Title: Generalized Gamma Probability Distribution
Version: 1.0.1
Description: Density, distribution function, quantile function and random generation for the Generalized Gamma proposed in Stacy, E. W. (1962) <doi:10.1214/aoms/1177704481>.
License: MIT + file LICENSE
Encoding: UTF-8
LazyData: true
URL: https://mjsaldanha.com/posts/ggamma
BugReports: https://github.com/matheushjs/ggamma/issues
RoxygenNote: 7.0.1
Depends: R (≥ 3.1.0)
Suggests: testthat, flexsurv
NeedsCompilation: no
Packaged: 2019-12-15 08:22:14 UTC; mathjs
Author: Matheus H. J. Saldanha [aut, cre], Adriano K. Suzuki [aut]
Maintainer: Matheus H. J. Saldanha <mhjsaldanha@gmail.com>
Repository: CRAN
Date/Publication: 2019-12-15 14:40:02 UTC

Generalized Gamma Probability Distribution

Description

Fast implementation of density, distribution function, quantile function and random generation for the Generalized Gamma probability distribution.

#####

▶ [Exercises to complete]
a - In the package description, replace "Generalized Gamma" with "Weibull" and rewrite the stretch from "Title: Generalized Gamma" through "W. (1962) <doi:10.1214/aoms/1177704481>.".
b - According to the package description, what does the package provide for the distribution? List each item.

#####

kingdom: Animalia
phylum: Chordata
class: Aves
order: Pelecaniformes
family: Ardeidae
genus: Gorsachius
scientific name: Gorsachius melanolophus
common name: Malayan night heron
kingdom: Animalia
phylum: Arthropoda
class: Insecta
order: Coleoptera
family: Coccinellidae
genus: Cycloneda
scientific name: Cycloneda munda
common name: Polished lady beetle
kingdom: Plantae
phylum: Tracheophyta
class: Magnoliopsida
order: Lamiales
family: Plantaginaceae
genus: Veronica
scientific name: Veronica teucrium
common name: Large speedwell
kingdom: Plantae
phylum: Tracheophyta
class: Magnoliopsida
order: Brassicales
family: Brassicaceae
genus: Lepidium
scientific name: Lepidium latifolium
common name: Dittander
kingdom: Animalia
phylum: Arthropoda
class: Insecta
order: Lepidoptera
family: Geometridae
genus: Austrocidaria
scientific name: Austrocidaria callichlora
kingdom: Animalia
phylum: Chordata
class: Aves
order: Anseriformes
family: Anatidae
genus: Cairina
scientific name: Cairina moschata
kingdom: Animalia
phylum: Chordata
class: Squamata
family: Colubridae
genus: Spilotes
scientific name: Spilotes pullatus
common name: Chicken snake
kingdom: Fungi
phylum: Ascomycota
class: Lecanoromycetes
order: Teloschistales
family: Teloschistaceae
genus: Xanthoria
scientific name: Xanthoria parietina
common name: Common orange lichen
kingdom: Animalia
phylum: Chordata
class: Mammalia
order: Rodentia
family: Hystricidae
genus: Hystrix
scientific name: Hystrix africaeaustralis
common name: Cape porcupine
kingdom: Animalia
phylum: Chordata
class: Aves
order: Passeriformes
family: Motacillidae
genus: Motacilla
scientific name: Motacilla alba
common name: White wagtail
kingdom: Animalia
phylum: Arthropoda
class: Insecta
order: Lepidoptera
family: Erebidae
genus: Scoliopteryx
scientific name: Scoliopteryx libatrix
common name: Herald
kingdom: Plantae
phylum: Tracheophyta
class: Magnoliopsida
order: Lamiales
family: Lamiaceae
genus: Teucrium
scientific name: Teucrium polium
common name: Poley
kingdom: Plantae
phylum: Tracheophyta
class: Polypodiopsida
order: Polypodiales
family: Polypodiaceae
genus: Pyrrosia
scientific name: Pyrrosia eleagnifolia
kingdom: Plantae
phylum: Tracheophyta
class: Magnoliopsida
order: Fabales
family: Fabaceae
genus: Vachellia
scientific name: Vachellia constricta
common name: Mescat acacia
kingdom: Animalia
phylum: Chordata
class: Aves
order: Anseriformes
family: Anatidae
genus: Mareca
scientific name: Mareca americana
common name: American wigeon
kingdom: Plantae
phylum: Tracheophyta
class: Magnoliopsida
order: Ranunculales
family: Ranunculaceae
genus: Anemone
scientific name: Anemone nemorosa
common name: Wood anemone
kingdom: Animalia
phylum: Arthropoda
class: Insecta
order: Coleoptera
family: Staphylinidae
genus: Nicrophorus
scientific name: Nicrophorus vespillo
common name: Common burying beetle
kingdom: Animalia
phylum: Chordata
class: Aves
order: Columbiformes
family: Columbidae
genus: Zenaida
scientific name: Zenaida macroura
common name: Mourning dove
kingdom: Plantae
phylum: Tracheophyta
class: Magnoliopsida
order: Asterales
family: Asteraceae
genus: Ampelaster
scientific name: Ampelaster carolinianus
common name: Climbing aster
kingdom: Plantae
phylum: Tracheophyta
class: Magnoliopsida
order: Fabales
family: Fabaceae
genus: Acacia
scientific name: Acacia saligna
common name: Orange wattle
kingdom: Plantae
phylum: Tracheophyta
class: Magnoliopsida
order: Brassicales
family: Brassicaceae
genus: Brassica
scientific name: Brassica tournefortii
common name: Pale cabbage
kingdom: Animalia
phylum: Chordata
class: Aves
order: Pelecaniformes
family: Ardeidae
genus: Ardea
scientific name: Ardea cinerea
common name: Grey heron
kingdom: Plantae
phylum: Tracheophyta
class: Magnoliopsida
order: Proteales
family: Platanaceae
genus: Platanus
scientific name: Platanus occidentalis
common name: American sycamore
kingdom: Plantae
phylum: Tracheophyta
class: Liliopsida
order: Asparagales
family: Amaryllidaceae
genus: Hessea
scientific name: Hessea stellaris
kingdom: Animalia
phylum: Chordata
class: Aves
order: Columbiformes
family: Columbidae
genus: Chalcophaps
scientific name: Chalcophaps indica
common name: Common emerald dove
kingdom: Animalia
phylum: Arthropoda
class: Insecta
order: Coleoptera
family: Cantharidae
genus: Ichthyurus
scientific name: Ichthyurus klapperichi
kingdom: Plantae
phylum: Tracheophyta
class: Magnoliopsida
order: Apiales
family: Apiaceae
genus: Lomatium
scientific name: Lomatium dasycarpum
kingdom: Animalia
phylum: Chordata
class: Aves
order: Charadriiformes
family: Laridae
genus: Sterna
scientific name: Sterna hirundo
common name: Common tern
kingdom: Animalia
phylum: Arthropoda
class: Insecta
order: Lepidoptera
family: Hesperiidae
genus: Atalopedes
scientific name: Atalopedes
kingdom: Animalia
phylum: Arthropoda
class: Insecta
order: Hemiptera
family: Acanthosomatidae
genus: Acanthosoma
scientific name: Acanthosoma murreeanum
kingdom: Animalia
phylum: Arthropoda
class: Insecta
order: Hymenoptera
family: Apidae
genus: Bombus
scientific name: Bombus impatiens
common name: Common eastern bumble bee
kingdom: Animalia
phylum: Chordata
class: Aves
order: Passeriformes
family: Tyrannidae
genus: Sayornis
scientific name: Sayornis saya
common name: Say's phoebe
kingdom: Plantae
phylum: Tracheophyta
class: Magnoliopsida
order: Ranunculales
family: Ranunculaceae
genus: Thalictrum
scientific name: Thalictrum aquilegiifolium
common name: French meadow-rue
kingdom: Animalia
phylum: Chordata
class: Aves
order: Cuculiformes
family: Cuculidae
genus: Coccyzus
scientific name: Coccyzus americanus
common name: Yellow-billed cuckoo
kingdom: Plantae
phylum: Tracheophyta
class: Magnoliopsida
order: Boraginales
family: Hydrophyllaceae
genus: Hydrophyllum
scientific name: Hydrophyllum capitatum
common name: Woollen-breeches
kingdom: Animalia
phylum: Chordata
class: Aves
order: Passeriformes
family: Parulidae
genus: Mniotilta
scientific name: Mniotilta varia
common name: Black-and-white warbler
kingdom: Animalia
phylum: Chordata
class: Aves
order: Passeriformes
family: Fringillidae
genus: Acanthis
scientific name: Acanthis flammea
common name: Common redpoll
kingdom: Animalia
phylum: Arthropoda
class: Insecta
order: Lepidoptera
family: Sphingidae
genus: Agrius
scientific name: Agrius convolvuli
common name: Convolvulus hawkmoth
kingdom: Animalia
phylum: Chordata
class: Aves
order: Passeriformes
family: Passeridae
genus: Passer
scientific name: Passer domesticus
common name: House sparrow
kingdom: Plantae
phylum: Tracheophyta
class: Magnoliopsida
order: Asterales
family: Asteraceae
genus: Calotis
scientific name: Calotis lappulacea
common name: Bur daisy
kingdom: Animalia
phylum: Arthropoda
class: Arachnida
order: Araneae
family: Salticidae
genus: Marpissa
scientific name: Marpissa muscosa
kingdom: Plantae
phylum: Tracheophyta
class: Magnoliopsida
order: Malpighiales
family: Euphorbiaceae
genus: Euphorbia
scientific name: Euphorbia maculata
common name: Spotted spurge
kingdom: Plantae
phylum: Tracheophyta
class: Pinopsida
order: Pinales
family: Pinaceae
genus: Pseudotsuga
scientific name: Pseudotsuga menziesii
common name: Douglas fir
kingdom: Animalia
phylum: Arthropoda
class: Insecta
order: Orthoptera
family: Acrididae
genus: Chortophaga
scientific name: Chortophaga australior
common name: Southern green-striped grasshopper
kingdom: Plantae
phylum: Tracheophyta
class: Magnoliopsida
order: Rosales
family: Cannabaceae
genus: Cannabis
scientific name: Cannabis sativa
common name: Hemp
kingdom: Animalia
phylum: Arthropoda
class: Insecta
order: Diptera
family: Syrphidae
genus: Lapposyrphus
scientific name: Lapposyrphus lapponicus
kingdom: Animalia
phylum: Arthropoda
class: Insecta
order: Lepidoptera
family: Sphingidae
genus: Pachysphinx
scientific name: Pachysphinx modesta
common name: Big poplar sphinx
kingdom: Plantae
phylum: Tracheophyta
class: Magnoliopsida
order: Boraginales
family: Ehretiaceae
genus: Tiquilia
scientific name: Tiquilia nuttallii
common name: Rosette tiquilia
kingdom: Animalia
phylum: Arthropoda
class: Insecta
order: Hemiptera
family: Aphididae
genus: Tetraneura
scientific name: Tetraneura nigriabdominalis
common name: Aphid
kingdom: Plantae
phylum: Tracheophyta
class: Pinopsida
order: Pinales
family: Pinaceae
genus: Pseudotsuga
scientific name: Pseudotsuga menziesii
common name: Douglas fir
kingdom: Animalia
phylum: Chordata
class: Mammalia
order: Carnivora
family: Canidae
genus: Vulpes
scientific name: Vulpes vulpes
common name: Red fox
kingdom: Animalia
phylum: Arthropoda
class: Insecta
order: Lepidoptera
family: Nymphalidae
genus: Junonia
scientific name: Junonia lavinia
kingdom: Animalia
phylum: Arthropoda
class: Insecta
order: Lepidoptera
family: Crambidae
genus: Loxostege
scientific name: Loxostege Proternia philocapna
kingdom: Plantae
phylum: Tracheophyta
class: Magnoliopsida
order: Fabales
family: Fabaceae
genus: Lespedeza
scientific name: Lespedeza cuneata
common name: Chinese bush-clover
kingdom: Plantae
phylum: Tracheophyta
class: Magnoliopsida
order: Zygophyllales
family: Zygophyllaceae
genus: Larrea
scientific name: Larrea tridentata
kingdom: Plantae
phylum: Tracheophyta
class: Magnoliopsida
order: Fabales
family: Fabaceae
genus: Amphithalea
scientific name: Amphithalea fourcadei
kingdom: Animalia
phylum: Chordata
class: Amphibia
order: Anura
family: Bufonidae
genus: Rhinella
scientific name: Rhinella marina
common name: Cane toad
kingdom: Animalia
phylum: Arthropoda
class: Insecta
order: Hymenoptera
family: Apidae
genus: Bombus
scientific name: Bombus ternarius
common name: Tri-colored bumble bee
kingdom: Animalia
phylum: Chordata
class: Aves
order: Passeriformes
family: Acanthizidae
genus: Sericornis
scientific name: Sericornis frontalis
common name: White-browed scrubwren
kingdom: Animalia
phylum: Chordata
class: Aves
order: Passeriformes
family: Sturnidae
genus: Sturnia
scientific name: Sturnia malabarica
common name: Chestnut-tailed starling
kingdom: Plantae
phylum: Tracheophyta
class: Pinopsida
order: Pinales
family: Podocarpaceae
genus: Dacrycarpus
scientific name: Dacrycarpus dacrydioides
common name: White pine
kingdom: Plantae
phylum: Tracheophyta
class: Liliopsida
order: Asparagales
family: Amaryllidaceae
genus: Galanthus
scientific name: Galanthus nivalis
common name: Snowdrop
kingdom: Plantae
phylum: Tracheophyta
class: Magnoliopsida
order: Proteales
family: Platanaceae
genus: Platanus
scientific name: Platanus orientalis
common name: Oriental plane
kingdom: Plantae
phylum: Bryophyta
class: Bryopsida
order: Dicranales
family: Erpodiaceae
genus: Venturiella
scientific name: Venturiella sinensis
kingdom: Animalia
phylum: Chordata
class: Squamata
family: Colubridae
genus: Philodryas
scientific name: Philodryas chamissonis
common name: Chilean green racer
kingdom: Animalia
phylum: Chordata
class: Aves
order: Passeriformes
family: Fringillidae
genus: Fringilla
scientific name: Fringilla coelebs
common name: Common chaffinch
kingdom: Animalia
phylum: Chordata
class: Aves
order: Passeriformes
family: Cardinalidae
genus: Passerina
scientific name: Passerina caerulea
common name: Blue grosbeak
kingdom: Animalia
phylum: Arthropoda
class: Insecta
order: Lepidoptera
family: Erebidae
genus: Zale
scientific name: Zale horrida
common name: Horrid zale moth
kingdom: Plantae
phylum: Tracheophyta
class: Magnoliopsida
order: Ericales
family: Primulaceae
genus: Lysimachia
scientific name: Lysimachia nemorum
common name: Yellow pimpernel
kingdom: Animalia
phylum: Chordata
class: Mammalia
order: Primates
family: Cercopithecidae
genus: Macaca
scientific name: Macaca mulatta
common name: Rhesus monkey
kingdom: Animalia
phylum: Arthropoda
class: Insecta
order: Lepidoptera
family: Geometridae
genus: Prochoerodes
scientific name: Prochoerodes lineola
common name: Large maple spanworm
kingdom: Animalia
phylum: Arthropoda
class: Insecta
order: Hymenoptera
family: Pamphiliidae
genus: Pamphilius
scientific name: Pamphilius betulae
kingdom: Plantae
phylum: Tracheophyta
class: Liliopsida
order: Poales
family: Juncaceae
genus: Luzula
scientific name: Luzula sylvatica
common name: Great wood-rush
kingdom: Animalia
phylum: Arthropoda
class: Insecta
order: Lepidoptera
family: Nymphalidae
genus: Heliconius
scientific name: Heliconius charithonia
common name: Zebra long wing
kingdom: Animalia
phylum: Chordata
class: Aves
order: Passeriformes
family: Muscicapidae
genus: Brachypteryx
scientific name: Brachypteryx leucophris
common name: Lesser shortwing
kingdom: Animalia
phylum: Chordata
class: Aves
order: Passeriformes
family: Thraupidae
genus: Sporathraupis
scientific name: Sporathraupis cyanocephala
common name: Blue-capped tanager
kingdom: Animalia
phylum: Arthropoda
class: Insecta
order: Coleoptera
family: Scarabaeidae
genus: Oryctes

#####

▶ [Exercise results]
a -
Title: Weibull Probability Distribution
Version: 1.0.1
Description: Density, distribution function, quantile function and random generation for the Weibull proposed in Stacy, E. W. (1962) <doi:10.1214/aoms/1177704481>.

b -
- Density
- Distribution function
- Quantile function
- Random generation